__Work order__
The answer is a single figure: how many lines below contain the word "people".

__Supplied records__
##############################

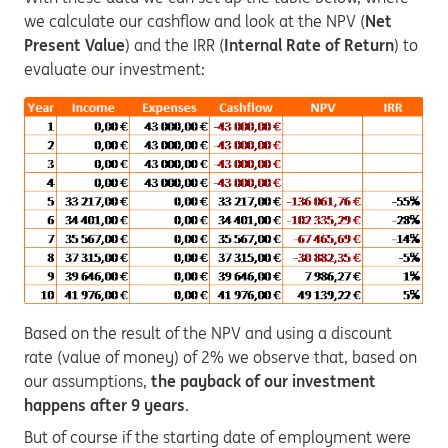
we calculate our cashflow and look at the NPV (
Net
Present Value
) and the IRR (
Internal Rate of Return
) to
evaluate our investment:
Based on the result of the NPV and using a discount
rate (value of money) of 2% we observe that, based on
our assumptions,
the payback of our investment
happens after 9 years
.
But of course if the starting date of employment were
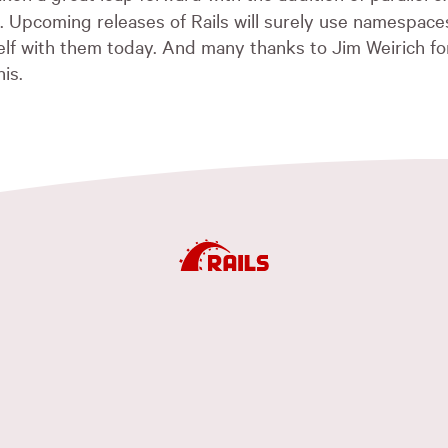
Upcoming releases of Rails will surely use namespaces
self with them today. And many thanks to Jim Weirich fo
his.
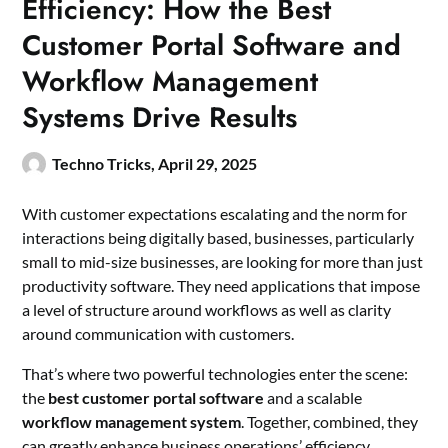
Efficiency: How the Best
Customer Portal Software and
Workflow Management
Systems Drive Results
Techno Tricks,
April 29, 2025
With customer expectations escalating and the norm for
interactions being digitally based, businesses, particularly
small to mid-size businesses, are looking for more than just
productivity software. They need applications that impose
a level of structure around workflows as well as clarity
around communication with customers.
That’s where two powerful technologies enter the scene:
the
best customer portal software
and a scalable
workflow management system
. Together, combined, they
can greatly enhance business operations’ efficiency,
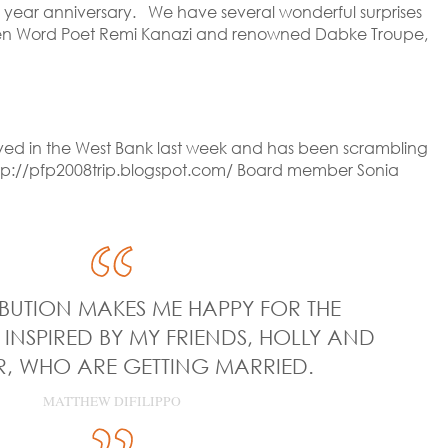
th year anniversary. We have several wonderful surprises
 Spoken Word Poet Remi Kanazi and renowned Dabke Troupe,
rived in the West Bank last week and has been scrambling
 http://pfp2008trip.blogspot.com/ Board member Sonia
BUTION MAKES ME HAPPY FOR THE
 INSPIRED BY MY FRIENDS, HOLLY AND
, WHO ARE GETTING MARRIED.
MATTHEW DIFILIPPO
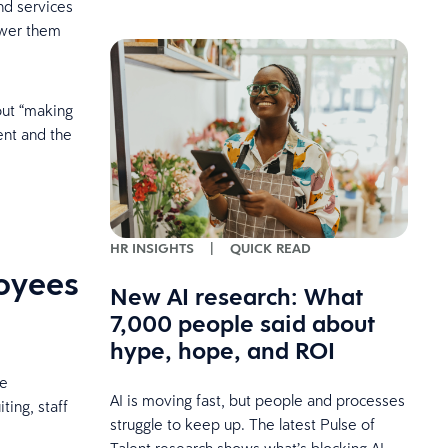
nd services
ower them
out “making
ent and the
HR INSIGHTS
|
QUICK READ
loyees
New AI research: What
7,000 people said about
hype, hope, and ROI
re
AI is moving fast, but people and processes
ting, staff
struggle to keep up. The latest Pulse of
Talent research shows what’s blocking AI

##############################

__Answer for the task__
2